In fact he says Taylor could lead the Maroons to Origin glory.
"This guy, on potential, he could blow Origin apart. Or he could go there and drop three balls and lose you a game," Tallis said.
"He's a guy with so much potential, and the game came so easy to him but he didn't want to work hard for it.
"Some people have it at such a young age that they drive themselves, they want to be the best and they want to succeed. Not the best player, they want to be the best that they can possibly be.
"There's some players with all this potential that never become what they should be.
"On potential Dave Taylor should be nearly the best player on the field every week. He can have a massive impact."
Taylor was still a teenager when he debuted for the Broncos in 2006. He left there in 2009 and spent three seasons with South Sydney, then three with the Gold Coast before packing his bags and heading overseas.
He also made one appearance for Australia and eight for Queensland but the general consensus was he never capitalised fully on that natural ability.
But if there's one man who can unlock it, it's the Raiders coach.

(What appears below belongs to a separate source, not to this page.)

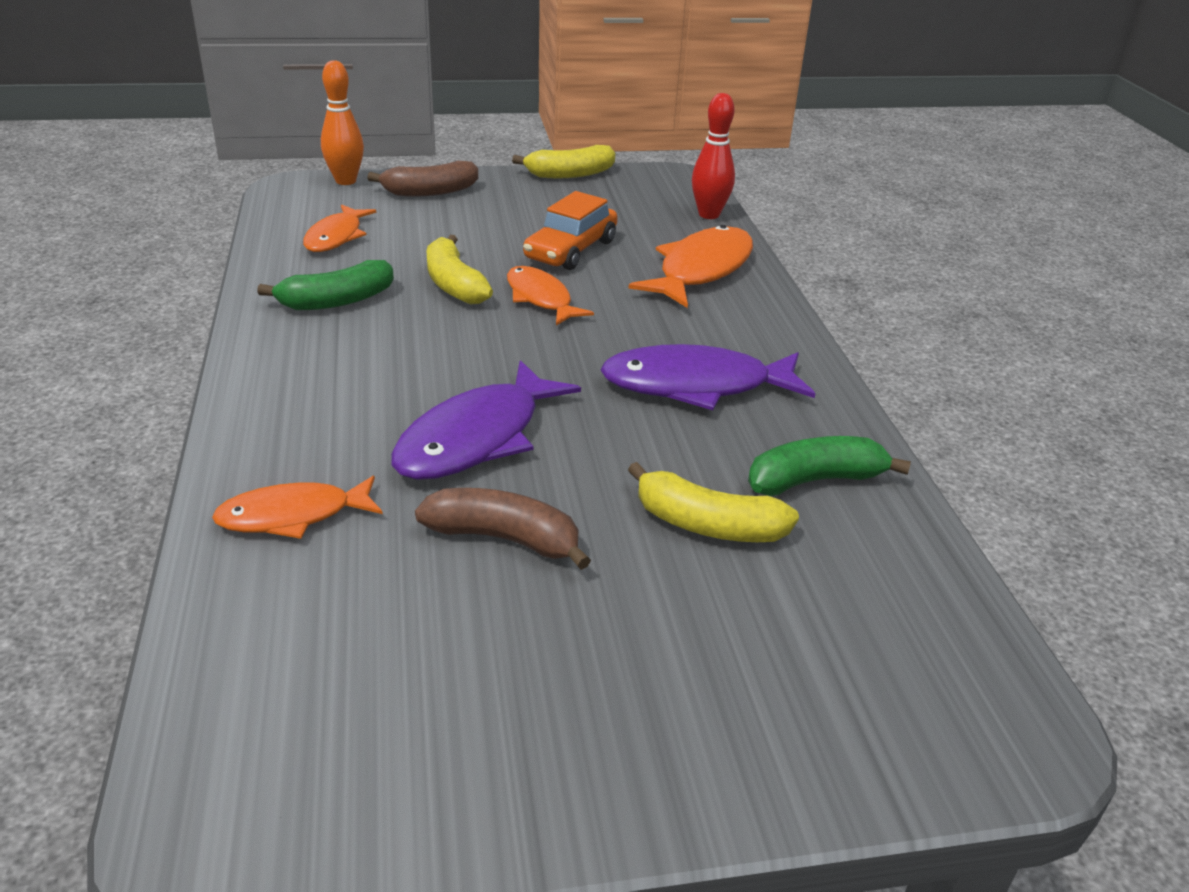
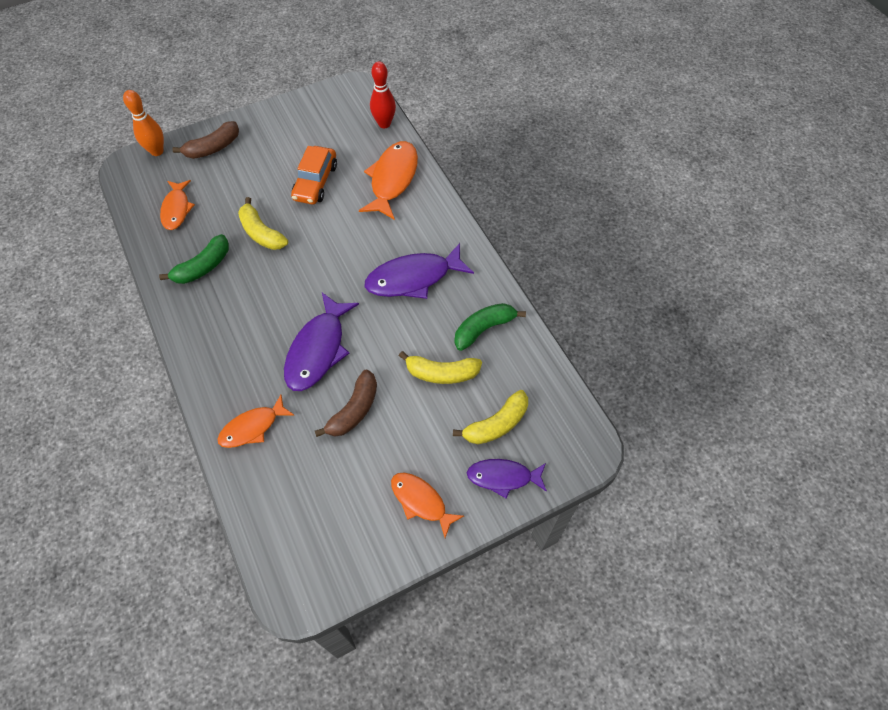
camera: 15 degrees left, 25 degrees up
brown banana [415,488,591,570] -> brown banana turned 120 degrees clockwise [315,370,377,437]
orange fish [507,266,594,326] -> orange fish moved to [391,473,464,538]
yellow banana [512,145,615,178] -> yellow banana moved to [453,390,528,444]
none -> purple fish [467,459,547,498]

"The good thing is Ricky Stuart takes no prisoners, we know that. History shows that with Ricky Stuart, there's no nonsense with him," Tallis said.
"He's a real players' coach, the players love him. Dave comes with all the history, and it's his last chance in the NRL.
"It's either this or nothing. The good thing is he's out of a big city, all the distractions are away from him."
One of Tallis's favourite teammates at Brisbane in the late 1990s and early 2000s was outside back Michael de Vere, who he won the 1997, 1998, and 2000 premierships alongside.
He says Taylor could be one of the game's best players if he had the work ethic and attitude of de Vere.
"One of my favourite players ever to play with was Michael de Vere the centre, because he wrote a letter to Wayne Bennett for an opportunity and he played for Australia, played in all the grand finals for us (at Brisbane)," Tallis said.
"When you looked over and saw him in my team you knew he was never going to let you down.
"They're the type of players you want to play with, they're the type of players that win grand finals, they're the type of players that add to the culture of a club."